EXERCISE DATA:

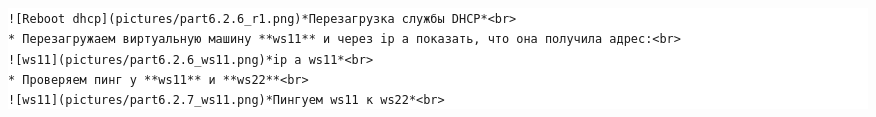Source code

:     ![Reboot dhcp](pictures/part6.2.6_r1.png)*Перезагрузка службы DHCP*<br>
    * Перезагружаем виртуальную машину **ws11** и через ip a показать, что она получила адрес:<br>
    ![ws11](pictures/part6.2.6_ws11.png)*ip a ws11*<br>
    * Проверяем пинг у **ws11** и **ws22**<br>
    ![ws11](pictures/part6.2.7_ws11.png)*Пингуем ws11 к ws22*<br>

ACTION ITEM: Quote every line of the listing above verbatim, leaving out the picture.

SOLUTION FOR THIS PROBLEM:
Source code

:     ![Reboot dhcp](pictures/part6.2.6_r1.png)*Перезагрузка службы DHCP*<br>
    * Перезагружаем виртуальную машину **ws11** и через ip a показать, что она получила адрес:<br>
    ![ws11](pictures/part6.2.6_ws11.png)*ip a ws11*<br>
    * Проверяем пинг у **ws11** и **ws22**<br>
    ![ws11](pictures/part6.2.7_ws11.png)*Пингуем ws11 к ws22*<br>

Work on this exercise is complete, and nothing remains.